## Your task:
Filter this material down to the lines that hold "CENEAM", copying each one.

## Data to process:

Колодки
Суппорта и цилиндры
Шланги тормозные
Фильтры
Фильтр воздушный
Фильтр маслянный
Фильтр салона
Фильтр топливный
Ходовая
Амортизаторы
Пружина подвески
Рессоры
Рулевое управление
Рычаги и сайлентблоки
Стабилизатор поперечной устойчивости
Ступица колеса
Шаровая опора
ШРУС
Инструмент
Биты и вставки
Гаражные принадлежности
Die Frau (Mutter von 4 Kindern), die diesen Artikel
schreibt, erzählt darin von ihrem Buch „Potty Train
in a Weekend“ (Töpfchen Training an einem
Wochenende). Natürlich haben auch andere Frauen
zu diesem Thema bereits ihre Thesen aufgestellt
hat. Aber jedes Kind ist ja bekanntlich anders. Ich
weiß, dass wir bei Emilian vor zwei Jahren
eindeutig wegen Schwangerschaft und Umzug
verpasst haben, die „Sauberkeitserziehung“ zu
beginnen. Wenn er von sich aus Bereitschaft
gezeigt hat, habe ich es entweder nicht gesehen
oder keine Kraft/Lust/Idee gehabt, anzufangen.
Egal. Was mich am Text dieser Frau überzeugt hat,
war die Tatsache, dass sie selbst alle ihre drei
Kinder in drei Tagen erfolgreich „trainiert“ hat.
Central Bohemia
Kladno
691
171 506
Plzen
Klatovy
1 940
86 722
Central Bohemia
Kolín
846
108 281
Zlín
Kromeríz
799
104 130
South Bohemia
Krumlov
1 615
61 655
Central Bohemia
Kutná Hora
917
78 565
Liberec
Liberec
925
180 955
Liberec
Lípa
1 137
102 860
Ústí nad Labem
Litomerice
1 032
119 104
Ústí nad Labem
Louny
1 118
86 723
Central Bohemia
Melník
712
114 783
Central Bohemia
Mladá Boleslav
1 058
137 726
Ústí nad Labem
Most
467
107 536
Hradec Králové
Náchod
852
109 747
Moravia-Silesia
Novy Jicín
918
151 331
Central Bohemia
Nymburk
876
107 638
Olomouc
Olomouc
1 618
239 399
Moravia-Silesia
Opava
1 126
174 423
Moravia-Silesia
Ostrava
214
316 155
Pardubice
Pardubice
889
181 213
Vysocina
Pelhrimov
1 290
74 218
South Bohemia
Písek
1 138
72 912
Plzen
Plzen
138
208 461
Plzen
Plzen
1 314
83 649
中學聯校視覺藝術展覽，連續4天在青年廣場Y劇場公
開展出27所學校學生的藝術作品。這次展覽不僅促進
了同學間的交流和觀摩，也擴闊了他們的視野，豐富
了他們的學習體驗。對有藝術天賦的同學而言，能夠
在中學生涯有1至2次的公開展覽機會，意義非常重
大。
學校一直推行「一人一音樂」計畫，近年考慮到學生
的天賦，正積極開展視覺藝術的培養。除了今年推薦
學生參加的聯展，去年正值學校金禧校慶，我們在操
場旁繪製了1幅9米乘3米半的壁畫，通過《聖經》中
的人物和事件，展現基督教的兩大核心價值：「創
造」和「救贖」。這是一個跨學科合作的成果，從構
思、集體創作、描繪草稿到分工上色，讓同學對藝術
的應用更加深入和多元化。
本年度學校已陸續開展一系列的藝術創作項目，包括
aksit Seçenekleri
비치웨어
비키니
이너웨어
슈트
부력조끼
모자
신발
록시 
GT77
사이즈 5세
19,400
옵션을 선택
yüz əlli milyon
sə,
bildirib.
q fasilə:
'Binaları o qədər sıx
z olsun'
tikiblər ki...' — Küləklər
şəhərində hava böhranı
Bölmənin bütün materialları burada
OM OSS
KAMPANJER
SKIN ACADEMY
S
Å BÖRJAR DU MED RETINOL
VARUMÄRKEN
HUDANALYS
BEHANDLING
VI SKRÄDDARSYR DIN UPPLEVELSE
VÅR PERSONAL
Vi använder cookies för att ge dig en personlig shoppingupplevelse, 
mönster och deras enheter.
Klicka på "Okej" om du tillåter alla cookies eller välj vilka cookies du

---

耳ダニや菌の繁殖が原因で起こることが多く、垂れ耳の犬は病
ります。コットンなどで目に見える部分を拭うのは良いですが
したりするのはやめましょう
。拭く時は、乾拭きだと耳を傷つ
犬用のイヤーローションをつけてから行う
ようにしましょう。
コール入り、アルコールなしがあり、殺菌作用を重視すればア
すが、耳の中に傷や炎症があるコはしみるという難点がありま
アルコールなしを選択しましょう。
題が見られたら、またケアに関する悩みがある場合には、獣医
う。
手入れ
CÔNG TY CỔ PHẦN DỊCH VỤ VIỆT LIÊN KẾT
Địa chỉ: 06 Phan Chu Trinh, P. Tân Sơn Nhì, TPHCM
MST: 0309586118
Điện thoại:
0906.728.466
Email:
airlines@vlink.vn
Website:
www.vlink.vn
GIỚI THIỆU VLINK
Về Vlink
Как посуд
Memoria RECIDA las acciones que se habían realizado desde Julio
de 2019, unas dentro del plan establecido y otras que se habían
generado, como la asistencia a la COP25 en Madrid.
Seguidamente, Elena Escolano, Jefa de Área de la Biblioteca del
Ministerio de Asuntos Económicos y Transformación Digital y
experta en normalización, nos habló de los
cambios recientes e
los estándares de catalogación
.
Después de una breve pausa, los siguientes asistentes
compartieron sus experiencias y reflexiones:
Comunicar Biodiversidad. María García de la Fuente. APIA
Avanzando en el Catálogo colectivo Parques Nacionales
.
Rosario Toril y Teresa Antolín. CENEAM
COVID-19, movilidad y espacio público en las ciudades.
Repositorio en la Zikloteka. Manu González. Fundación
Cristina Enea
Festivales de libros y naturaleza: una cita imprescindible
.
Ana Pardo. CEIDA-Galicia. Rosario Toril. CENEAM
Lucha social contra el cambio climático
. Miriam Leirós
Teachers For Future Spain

## The answer:
Rosario Toril y Teresa Antolín. CENEAM
Ana Pardo. CEIDA-Galicia. Rosario Toril. CENEAM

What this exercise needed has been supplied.